Deuxièmement, l’âge effectif de la retraite ne reflète pas seulement la capacité du marché à employer des seniors. Il est aussi et surtout l’expression de choix individuels et des partenaires sociaux. Ces derniers négocient dans bien des branches (par exemple le bâtiment ou la fonction publique) et des entreprises un âge réglementaire de la retraite au-dessous de l’âge légal. Ainsi, les policiers genevois prennent leur retraite à 58 ans, les employés du bâtiment à 60 ans, les fonctionnaires vaudois à 62 ans, etc. A ces départs anticipés «par designs» s’ajoutent les retraites anticipées volontaires individuelles. Ces dernières reflètent des préférences personnelles, la quête d’un équilibre entre niveau de rente et temps libre. Il y a certes les départs forcés lors de restructurations qui représentent un tiers des retraites anticipées. Mais ceux-ci dépendent aussi de l’âge légal de la retraite, car ce dernier fixe la hauteur de la rente, et ainsi les coûts des ponts AVS au sein des plans sociaux. A l’exception des métiers à forte pénibilité, le départ en préretraite n’est plus une nécessité, mais un choix. Si l’âge légal de référence pour une rente complète est relevé, le coût d’un départ prématuré (pour l’employé, pour l’employeur) augmentera et les gens travailleront plus longtemps. L’expérience des dix dernières années le prouve. Par deux fois, l’âge légal de la retraite à été relevé pour les femmes, de 62 à 63 ans en 2001 et à 64 ans en 2005. À chaque fois, l’âge effectif de la retraite a suivi.

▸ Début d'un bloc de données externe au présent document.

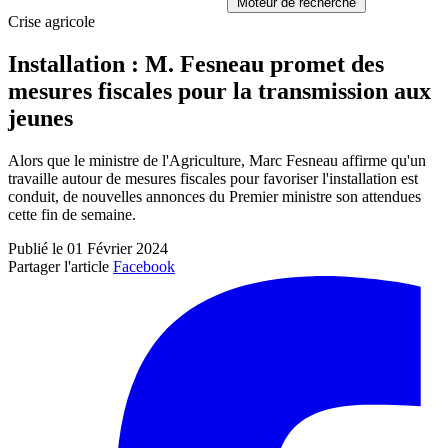
Moteur de recherche
Crise agricole
Installation : M. Fesneau promet des
mesures fiscales pour la transmission aux
jeunes
Alors que le ministre de l'Agriculture, Marc Fesneau affirme qu'un
travaille autour de mesures fiscales pour favoriser l'installation est
conduit, de nouvelles annonces du Premier ministre son attendues
cette fin de semaine.
Publié le 01 Février 2024
Partager l'article
Facebook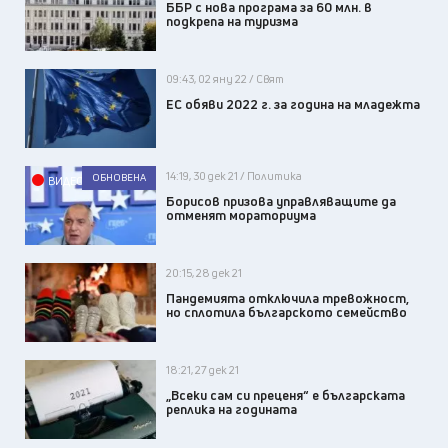
ББР с нова програма за 60 млн. в
подкрепа на туризма
09:43, 02 яну 22 / Свят
EС обяви 2022 г. за година на младежта
14:19, 30 дек 21 / Политика
ОБНОВЕНА
ВИДЕО
Борисов призова управляващите да
отменят мораториума
20:15, 28 дек 21
Пандемията отключила тревожност,
но сплотила българското семейство
18:21, 27 дек 21
„Всеки сам си преценя“ е българската
реплика на годината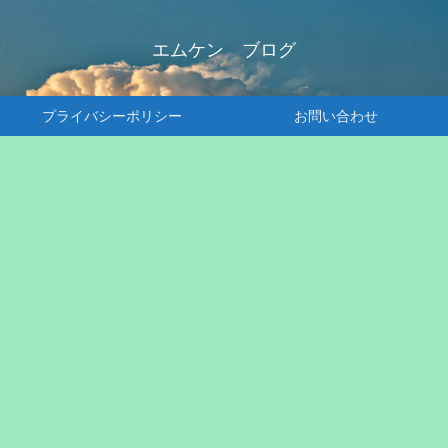
エムケン ブログ
プライバシーポリシー
お問い合わせ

Ces exemples le démontrent: conditionner le débat sur l’âge légal de la retraite au seul âge effectif de cette dernière –quelle que soit sa définition– manque de pertinence. Ce paramètre unique est un indicateur important si on observe sa tendance sur le long terme. Par contre, il ne permet pas de décrire les 65 nuances de gris qui caractérisent les situations individuelles de chaque retraité. La politique aurait tort de se cacher derrière cette feuille de vigne pour éviter le débat sur une plus longue employabilité des seniors.

Cet article a été publié le 17 décembre 2014 dans «Le Temps».
Avec l'aimable autorisation du Temps.